------ Input data

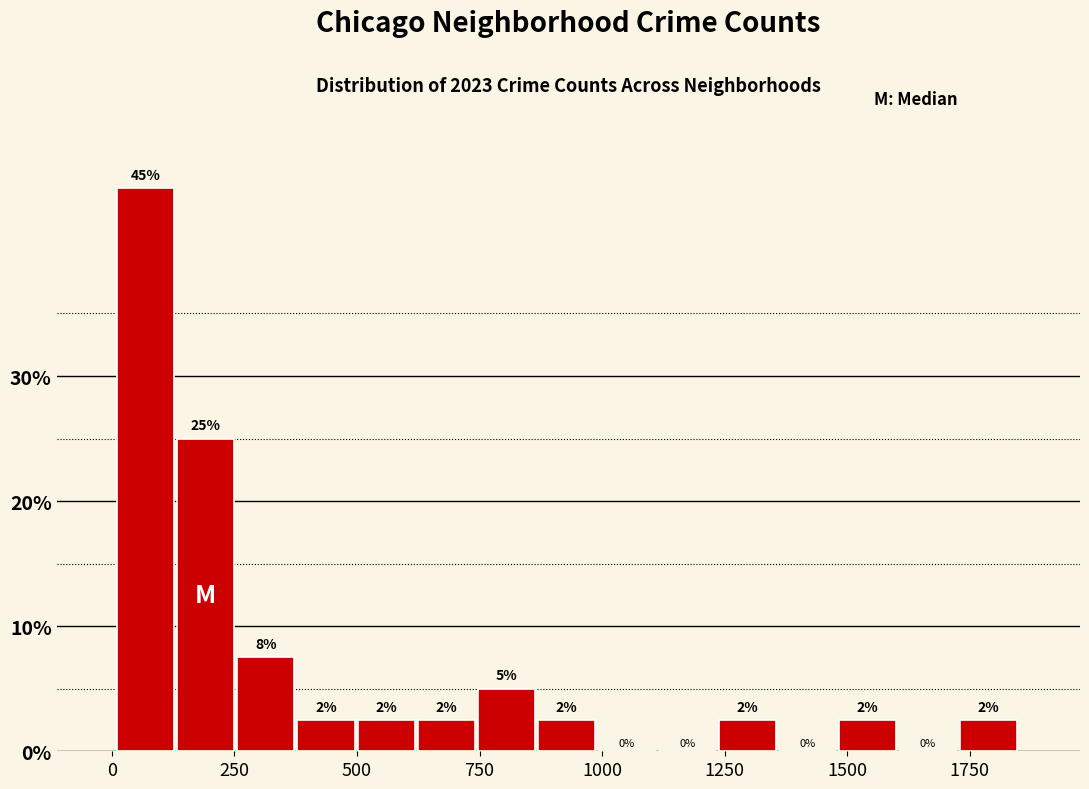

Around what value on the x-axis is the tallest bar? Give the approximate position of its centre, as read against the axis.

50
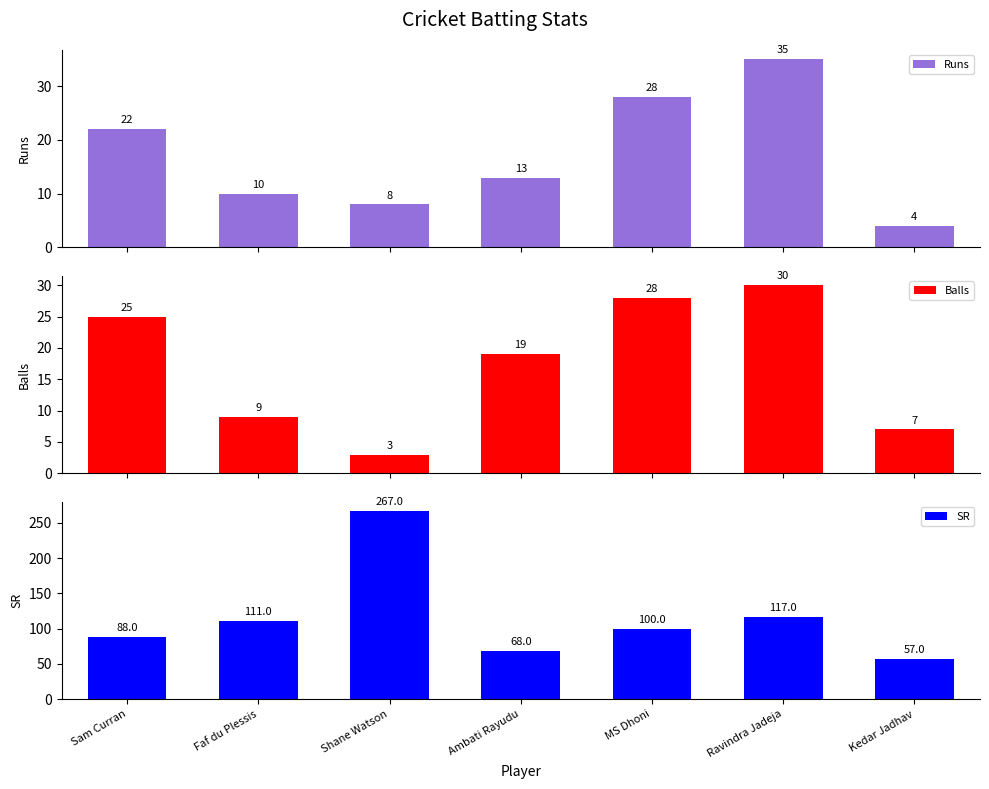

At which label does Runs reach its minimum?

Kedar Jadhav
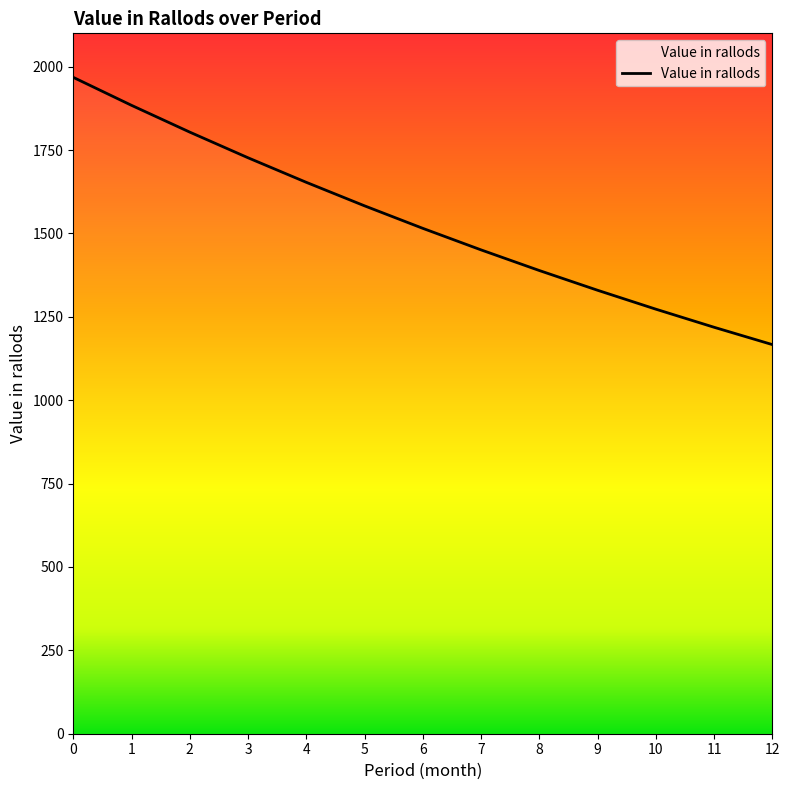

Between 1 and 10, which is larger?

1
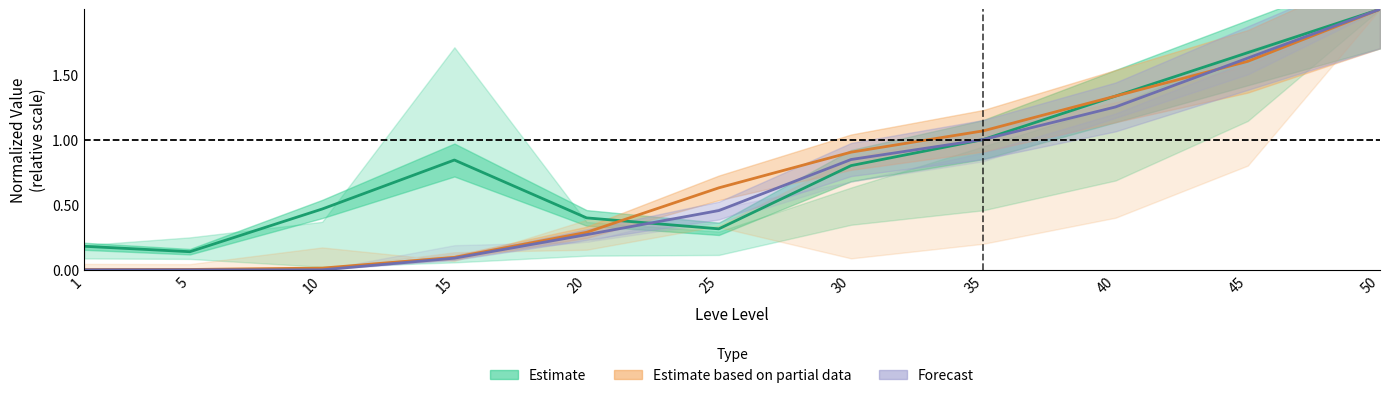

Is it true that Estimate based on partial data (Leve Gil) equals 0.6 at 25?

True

------------

### About this exercise
Rewrite the records above as a JSON list of strings with one string per line, skipping blank lines and leaving the pictures out.

### Result below
[
  "Around what value on the x-axis is the tallest bar? Give the approximate position of its centre, as read against the axis.",
  "50",
  "At which label does Runs reach its minimum?",
  "Kedar Jadhav",
  "Between 1 and 10, which is larger?",
  "1",
  "Is it true that Estimate based on partial data (Leve Gil) equals 0.6 at 25?",
  "True"
]